◆ Work request 1 ◆
From the passage on TDRG1 in osteosarcoma, give again the part that opens with the words containing "Materials and Methods: Altogether" and closes with "detect cell apoptosis.", switching "flow cytometry" to "TUNEL assay".
◆ Work request 2 ◆
According to the passage on TDRG1 in osteosarcoma, how many cases of osteosarcoma tissues and adjacent tissues were collected?
◆ Work request 3 ◆
List every protein whose expression the passage on TDRG1 in osteosarcoma says was detected by WB.

Correspondence: Jiang-Dong Ni
Department of Orthopaedics, The Second Xiangya Hospital of Central South University, No. 139, Renmin Middle Road, Furong District, Changsha, Hunan Province, People’s Republic of China
Tel +86-73185295999
Email [email protected]

Objective: This study aimed to investigate the effect of long non-coding TDRG1 on proliferation and migration of osteosarcoma cells through PI3K/AKT signaling pathway.
Materials and Methods: Altogether 87 cases of osteosarcoma tissues and adjacent tissues were collected, and osteosarcoma cells and osteoblasts were purchased. The expression of LncRNA TDRG1 in tissues and cells was detected by RT-PCR. Si-NC, si-TDRG1, and Sh-TDRG1 were transfected into osteosarcoma cells. L740Y-P (activator of PI3K/AKT pathway) and LY294002 (inhibitor of PI3k/AKT pathway) were used to interfere with PI3k/Akt signaling pathway in osteosarcoma cells. qRT-PCR was used to detect the expression of TDRG1 in osteosarcoma tissues and cells. WB was used to detect the expression of p-PI3K, p-AKT, N-cadherin, E-Cadherin, vimentin, Bax, Caspase-3, and Bcl-2 in cells. CCK-8, Transwell and cell scratch tests were used to detect cell proliferation, invasion and migration, and flow cytometry was used to detect cell apoptosis.

◆ Record set ◆
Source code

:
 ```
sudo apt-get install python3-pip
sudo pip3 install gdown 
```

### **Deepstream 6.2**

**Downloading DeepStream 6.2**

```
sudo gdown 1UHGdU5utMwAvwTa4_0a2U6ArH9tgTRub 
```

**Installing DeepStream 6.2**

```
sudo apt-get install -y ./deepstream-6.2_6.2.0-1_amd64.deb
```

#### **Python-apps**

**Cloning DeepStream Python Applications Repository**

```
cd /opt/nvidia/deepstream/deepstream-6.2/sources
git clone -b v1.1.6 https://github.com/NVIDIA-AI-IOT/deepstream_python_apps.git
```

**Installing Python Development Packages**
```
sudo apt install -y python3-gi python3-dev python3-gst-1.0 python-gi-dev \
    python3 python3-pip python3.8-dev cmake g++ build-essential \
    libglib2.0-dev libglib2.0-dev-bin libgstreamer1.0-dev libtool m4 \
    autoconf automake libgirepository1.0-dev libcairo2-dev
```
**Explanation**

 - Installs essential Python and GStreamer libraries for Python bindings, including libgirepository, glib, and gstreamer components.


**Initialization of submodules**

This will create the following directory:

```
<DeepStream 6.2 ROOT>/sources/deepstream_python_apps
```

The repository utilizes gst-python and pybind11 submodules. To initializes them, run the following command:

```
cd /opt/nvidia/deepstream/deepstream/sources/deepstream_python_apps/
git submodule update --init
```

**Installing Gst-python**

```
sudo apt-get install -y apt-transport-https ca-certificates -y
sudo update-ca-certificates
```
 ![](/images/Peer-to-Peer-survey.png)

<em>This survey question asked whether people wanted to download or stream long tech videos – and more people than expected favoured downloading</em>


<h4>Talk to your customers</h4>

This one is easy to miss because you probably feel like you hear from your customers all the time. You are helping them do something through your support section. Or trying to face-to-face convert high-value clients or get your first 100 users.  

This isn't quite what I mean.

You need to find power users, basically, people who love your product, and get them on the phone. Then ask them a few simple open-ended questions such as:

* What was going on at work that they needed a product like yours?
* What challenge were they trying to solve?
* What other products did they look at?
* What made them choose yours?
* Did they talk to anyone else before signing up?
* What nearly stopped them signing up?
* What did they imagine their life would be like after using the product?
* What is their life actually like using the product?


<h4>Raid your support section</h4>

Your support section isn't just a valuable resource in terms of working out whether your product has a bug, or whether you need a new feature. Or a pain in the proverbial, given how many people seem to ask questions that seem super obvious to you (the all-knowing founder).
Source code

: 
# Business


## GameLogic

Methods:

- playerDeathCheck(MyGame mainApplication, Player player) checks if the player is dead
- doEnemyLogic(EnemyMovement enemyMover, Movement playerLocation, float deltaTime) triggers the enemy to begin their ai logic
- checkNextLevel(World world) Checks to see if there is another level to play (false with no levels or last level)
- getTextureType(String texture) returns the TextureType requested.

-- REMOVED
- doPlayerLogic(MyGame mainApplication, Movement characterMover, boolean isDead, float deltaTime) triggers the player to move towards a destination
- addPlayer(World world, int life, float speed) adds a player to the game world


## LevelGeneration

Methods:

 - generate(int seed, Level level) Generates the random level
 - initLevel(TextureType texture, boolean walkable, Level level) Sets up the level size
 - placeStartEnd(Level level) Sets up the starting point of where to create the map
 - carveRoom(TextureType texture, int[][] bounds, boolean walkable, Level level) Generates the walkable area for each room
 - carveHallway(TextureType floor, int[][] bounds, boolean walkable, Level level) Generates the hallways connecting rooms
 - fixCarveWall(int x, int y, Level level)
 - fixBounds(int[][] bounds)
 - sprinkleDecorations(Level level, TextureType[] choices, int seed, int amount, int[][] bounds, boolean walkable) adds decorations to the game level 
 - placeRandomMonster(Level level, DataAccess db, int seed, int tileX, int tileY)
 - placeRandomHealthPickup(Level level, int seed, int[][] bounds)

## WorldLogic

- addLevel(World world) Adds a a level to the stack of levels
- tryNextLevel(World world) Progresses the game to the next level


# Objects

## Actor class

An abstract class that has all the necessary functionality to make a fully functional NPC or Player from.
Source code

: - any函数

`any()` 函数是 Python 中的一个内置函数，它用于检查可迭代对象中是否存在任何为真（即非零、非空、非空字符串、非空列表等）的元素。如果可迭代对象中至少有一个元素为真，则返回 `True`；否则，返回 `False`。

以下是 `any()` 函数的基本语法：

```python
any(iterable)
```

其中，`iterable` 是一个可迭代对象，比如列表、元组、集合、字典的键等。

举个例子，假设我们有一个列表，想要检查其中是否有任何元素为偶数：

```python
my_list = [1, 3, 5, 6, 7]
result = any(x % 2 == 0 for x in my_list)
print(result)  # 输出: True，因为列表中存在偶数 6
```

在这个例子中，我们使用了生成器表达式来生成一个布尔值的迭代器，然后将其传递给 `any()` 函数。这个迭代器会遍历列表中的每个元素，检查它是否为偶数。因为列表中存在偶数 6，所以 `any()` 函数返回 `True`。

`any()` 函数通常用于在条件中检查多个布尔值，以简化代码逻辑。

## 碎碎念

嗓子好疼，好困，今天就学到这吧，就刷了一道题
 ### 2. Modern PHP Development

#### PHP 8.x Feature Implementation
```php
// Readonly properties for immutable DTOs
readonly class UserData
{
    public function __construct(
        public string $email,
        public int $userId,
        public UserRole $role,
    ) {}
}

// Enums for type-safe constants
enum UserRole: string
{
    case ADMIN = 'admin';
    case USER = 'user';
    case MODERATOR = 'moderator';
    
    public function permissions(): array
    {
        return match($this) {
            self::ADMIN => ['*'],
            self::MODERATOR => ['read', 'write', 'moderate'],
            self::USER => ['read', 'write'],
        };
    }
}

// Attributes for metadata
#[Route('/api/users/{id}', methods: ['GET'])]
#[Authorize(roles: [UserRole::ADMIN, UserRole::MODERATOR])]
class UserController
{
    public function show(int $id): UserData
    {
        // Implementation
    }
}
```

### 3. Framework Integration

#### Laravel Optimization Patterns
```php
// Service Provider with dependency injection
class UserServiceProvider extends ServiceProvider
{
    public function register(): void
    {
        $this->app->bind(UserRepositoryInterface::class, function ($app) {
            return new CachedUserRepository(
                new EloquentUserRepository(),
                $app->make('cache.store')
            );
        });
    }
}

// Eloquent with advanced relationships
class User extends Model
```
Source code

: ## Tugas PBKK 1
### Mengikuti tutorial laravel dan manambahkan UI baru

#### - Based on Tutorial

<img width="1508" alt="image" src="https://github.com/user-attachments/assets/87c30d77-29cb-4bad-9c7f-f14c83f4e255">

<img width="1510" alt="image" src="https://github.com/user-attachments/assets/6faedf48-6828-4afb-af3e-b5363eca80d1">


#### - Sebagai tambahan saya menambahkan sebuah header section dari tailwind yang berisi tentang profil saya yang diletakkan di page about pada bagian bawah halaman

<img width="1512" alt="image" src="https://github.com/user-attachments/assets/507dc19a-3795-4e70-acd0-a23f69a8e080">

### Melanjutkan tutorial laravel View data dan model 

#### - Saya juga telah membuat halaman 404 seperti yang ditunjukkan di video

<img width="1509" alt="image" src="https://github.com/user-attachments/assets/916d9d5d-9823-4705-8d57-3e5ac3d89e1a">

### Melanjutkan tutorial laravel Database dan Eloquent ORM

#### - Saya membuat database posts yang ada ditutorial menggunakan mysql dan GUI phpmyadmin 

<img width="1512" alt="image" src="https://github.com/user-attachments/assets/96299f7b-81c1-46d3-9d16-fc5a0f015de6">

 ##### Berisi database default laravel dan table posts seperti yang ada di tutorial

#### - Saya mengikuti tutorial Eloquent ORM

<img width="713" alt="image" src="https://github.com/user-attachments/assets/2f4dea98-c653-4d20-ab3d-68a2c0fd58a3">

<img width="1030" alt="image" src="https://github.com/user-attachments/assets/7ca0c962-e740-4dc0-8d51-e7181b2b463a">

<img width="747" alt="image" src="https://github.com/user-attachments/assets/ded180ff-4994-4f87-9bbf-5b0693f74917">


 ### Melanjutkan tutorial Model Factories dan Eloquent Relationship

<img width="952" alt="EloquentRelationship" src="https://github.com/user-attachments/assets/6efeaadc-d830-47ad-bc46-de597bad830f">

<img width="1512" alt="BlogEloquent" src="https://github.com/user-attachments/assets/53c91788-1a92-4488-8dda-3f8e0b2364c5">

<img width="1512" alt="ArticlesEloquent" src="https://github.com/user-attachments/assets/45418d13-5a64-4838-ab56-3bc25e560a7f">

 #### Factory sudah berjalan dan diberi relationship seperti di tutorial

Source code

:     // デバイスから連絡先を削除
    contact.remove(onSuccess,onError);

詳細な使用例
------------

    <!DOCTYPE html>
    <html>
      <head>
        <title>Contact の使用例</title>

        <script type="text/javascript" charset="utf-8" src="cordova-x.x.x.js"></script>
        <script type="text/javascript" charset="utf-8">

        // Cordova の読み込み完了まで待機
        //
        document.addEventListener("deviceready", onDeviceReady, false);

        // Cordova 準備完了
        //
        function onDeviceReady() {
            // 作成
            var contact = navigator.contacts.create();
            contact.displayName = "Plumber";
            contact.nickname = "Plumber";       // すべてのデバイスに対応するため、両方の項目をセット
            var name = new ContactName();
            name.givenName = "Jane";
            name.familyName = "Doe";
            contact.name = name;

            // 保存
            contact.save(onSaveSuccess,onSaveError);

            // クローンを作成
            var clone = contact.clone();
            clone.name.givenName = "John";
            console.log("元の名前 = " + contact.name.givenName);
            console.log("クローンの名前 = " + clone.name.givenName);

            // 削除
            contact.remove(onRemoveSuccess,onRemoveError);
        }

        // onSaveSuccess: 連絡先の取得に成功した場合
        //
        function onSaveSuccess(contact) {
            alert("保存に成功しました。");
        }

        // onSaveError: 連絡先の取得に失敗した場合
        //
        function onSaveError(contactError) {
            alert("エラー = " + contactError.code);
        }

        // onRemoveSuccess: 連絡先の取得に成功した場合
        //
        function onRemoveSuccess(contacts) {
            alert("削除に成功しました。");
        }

◆ Result 1 ◆
Materials and Methods: Altogether 87 cases of osteosarcoma tissues and adjacent tissues were collected, and osteosarcoma cells and osteoblasts were purchased. The expression of LncRNA TDRG1 in tissues and cells was detected by RT-PCR. Si-NC, si-TDRG1, and Sh-TDRG1 were transfected into osteosarcoma cells. L740Y-P (activator of PI3K/AKT pathway) and LY294002 (inhibitor of PI3k/AKT pathway) were used to interfere with PI3k/Akt signaling pathway in osteosarcoma cells. qRT-PCR was used to detect the expression of TDRG1 in osteosarcoma tissues and cells. WB was used to detect the expression of p-PI3K, p-AKT, N-cadherin, E-Cadherin, vimentin, Bax, Caspase-3, and Bcl-2 in cells. CCK-8, Transwell and cell scratch tests were used to detect cell proliferation, invasion and migration, and TUNEL assay was used to detect cell apoptosis.

◆ Result 2 ◆
87 cases.

◆ Result 3 ◆
p-PI3K, p-AKT, N-cadherin, E-Cadherin, vimentin, Bax, Caspase-3, Bcl-2